Whale bone

Fin Whales and Other Baleens Hear Sounds with Their Bones

Fin whales and other baleen species may not hear each other’s calls through their ears — they may feel it in their bones, according to a new study.

“Bone conduction is likely the predominant mechanism for hearing in fin whales and other baleen whales,” Ted Cranford said in a release. Cranford is a biologist with the San Diego State University and a coauthor of the study released recently in PLOS ONE. “This is, in my opinion, a grand discovery.”

The findings are important to conservation because little has been known about exactly how whales hear the sounds they make across the oceans. That’s until 2003 when a young fin whale (Balaenoptera physalus) washed up on a beach in Orange County, Calif., giving researchers the chance to examine the way their skulls absorb sound. They took the dead whale’s skull and put it into a large X-ray CT scanner originally created to examine rocket motors. They found that the low frequency sounds that fin whales use to communicate are amplified by bone conduction.

Whale bone

A look at the left lateral view of the skull bones in a fin whale (Balaenoptera physalis).
Image Credit: Ted W. Cranford and Petr Krysl

Petr Krysl, a University of California, San Diego engineer and another of the researchers involved in the study, said that humans experience something akin to this when hearing underwater. “We have that experience when we submerge entirely in a pool,” he said. “Our ears are useless, but we still hear something because our head shakes under the pushing and pulling of the sound waves carried by the water.”
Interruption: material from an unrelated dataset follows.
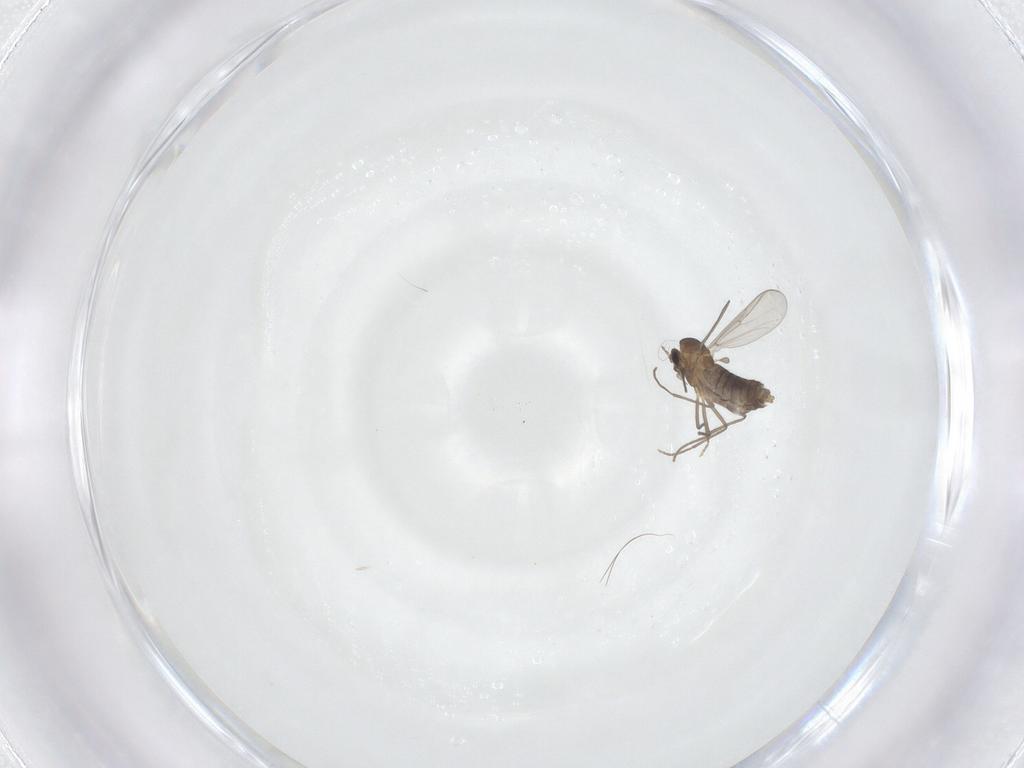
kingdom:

While the findings could be used by legislators deciding on potential legislations regulating human noise in the oceans caused by boats or underwater construction, for example, Cranford said that the most important part of the study is that it revealed a long-standing mystery about fin whales — a species listed on the Endangered Species Act.
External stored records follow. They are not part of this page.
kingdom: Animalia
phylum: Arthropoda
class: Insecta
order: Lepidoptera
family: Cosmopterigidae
“What our contribution does is give us a window into how the world’s largest animals hear, by an odd mechanism no less,” he said. “This research has driven home one beautiful principle: Anatomic structure is no accident. It is functional, and often beautifully designed in unanticipated ways.”

Krysl said they will now build on this information to see if it is applicable across other baleen species like blue whales (Balaenoptera musculus) or minke whales (Balaenoptera acutorostrata). “There is a blueprint for multiple species and it is useful to compare across species to gain insight,” he said.

Header Image: The fin whale skull used for this study now resides in SDSU's Museum of Biodiversity.